Arte difficile quella del perdono. Innanzitutto lo dice la parola stessa per-dono. Gratuitamente. Senza pretese. Senza tornaconti. Imparare a perdonare significa essere capaci di comprendere. La base di ogni perdono è l’amore. Se a sbagliare è qualcuno che mi interessa: un figlio, un coniuge, un genitore, una persona cara il bene che nutro per loro mi spinge a comprendere e perdonare. Il perdono è questione di amore vero verso se stessi e gli altri. Dobbiamo essere capaci di migrare sempre verso l’altra riva. Una riva che migliora il mio stato, la mia condizione, la mia vita. Un modo per essere capaci di perdonare ce lo indica sempre papa Francesco e lo ha scritto anche nella sua prefazione al libro stesso. “Nessuno ha il diritto di guardare gli altri dall’alto in basso, se non quando deve chinarsi per aiutarlo a risollevarsi”. Tutto è possibile se ci educhiamo alla logica del perdono. La condanna e l’esclusione sono modi dispotici e sbrigativi per relazionarci con gli altri. Occorre pazienza, attesa, misericordia, comprensione. Il vocabolario del mondo ha bisogno di purificazione di integrazioni, di rinnovamento. Solo così possono esserci margini di convivialità libera e serena altrimenti ogni uomo resterà condannato ad essere lupo per l’altro uomo. E sarà la fine. Ci sbraneremo tutti.

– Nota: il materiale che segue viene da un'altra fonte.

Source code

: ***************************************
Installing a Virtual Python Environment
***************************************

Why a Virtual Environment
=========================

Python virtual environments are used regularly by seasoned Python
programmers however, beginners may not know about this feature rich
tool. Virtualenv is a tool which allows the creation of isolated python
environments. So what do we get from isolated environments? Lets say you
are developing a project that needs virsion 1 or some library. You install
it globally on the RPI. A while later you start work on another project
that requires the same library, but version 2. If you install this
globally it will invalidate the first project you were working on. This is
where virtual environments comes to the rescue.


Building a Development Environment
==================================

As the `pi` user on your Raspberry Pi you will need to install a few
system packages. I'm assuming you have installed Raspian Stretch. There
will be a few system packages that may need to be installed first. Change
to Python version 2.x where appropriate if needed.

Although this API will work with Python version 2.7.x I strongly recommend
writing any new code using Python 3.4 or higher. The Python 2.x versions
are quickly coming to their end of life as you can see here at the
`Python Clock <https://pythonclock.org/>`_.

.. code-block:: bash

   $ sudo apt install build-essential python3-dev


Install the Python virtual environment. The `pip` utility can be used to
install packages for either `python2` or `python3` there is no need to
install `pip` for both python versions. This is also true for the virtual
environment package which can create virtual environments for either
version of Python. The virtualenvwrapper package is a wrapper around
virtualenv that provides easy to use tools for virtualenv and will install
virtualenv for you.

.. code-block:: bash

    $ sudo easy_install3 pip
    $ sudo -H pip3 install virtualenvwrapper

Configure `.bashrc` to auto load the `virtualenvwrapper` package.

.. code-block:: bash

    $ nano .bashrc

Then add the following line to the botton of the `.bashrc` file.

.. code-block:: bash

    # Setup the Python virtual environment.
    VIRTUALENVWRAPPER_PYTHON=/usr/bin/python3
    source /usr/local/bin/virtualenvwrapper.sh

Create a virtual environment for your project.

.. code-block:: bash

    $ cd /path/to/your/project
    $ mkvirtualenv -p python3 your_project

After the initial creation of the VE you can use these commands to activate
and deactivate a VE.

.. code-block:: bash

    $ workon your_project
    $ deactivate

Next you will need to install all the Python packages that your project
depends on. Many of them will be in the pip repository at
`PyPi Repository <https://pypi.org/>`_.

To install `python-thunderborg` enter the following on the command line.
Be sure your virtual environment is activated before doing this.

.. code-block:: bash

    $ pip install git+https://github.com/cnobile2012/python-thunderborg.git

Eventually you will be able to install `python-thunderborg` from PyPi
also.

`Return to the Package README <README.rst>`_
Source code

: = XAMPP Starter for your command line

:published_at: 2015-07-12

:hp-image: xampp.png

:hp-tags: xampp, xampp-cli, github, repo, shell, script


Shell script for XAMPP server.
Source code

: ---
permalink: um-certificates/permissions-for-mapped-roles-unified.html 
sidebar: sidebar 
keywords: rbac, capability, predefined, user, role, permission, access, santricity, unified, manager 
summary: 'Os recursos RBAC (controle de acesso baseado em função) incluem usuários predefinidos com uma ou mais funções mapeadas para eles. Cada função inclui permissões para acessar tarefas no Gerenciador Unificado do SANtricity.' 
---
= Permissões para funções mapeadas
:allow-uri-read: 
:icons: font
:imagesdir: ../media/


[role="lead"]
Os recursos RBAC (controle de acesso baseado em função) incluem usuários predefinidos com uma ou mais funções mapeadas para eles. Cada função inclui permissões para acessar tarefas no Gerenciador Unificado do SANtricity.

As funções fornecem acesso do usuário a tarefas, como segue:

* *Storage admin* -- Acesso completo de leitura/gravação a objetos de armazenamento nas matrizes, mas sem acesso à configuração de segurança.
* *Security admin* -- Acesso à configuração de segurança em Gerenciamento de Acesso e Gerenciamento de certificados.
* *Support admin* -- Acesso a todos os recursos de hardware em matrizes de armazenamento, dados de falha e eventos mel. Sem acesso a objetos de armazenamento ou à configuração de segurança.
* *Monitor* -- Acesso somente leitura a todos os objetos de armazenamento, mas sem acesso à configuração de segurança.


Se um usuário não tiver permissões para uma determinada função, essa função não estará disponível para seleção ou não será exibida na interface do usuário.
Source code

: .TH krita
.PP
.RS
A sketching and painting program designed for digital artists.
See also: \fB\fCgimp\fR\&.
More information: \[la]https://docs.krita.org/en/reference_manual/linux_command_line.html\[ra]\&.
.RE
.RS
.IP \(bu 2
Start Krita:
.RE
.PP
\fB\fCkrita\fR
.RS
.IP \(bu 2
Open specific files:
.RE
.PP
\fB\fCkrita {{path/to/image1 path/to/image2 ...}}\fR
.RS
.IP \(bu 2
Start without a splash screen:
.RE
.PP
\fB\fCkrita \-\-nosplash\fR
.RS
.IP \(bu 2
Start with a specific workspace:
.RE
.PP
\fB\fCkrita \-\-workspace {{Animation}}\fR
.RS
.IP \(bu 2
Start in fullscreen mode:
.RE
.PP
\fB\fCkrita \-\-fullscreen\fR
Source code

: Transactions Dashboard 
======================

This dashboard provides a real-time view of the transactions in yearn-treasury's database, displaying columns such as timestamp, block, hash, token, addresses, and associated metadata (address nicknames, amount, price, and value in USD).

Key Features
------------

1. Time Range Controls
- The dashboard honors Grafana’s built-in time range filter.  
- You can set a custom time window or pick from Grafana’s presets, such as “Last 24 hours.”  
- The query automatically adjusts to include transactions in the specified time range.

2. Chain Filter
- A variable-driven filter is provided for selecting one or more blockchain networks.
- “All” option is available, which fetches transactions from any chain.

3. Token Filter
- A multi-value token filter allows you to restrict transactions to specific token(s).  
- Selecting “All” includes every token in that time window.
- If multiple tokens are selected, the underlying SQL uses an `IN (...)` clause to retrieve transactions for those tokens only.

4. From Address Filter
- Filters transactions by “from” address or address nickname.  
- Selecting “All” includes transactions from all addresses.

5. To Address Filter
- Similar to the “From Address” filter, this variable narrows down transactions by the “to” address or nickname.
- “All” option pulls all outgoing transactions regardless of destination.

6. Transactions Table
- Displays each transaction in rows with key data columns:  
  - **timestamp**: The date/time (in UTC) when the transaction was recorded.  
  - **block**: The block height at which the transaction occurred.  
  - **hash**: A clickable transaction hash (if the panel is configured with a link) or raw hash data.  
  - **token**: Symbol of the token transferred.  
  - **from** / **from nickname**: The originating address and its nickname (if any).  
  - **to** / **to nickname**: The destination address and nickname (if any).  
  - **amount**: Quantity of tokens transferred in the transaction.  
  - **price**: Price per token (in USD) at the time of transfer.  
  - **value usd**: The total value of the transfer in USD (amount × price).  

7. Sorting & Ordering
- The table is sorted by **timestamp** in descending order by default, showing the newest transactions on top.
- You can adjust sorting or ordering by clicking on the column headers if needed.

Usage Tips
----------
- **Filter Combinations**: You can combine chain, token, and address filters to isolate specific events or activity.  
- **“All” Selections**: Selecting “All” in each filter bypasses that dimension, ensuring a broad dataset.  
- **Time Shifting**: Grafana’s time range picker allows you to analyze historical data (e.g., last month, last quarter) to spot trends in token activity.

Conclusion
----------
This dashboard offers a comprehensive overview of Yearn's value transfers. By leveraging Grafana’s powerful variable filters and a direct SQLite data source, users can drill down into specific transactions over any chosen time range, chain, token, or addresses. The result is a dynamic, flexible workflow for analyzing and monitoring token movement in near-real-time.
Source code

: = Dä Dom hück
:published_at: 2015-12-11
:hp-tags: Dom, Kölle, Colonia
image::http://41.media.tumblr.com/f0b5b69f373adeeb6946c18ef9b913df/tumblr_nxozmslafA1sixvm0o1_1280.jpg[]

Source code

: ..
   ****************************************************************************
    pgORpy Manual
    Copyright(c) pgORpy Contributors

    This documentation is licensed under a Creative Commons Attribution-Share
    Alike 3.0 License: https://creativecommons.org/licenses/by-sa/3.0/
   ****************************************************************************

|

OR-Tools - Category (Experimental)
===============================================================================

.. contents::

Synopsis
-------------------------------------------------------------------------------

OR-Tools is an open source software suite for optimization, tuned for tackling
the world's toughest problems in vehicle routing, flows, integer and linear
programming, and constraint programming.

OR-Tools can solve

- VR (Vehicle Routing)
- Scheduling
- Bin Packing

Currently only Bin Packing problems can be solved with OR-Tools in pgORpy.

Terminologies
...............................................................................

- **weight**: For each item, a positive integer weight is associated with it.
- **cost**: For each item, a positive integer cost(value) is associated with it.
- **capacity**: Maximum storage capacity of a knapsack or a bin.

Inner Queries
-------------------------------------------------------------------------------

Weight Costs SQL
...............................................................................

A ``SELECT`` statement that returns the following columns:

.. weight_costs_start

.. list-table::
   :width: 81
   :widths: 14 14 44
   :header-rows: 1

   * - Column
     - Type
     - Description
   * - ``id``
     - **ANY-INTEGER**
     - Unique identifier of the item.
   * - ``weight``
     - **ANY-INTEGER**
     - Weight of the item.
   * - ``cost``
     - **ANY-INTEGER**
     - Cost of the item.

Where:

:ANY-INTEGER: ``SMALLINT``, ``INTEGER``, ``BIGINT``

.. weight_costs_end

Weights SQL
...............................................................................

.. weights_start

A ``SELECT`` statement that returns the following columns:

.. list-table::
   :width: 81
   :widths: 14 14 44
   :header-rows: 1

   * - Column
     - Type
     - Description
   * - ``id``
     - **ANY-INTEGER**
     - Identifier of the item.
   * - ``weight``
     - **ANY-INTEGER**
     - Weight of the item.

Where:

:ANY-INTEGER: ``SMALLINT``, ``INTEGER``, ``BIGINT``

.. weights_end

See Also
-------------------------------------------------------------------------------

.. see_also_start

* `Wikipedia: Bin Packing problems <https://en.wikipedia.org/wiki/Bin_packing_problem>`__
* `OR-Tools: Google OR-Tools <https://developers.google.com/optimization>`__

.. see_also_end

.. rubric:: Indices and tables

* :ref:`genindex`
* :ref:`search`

Infine, le chiedo: cosa si potrebbe fare per migliorare i programmi di protezione, a quanto pare, poco funzionali?

L’Italia ha una serie di leggi che regolano i rapporti con i collaboranti. Sono, a mio avviso, delle buone leggi, ma ormai obsolete. Occorre fermamente andare verso il cambio di generalità, si risolverebbero tanti condizionamenti. Si ridarebbe dignità alle persone, si rispetterebbero i loro diritti, avrebbero una vita meno tormentata. Ecco: immediato cambio di identità per tutti i collaboranti.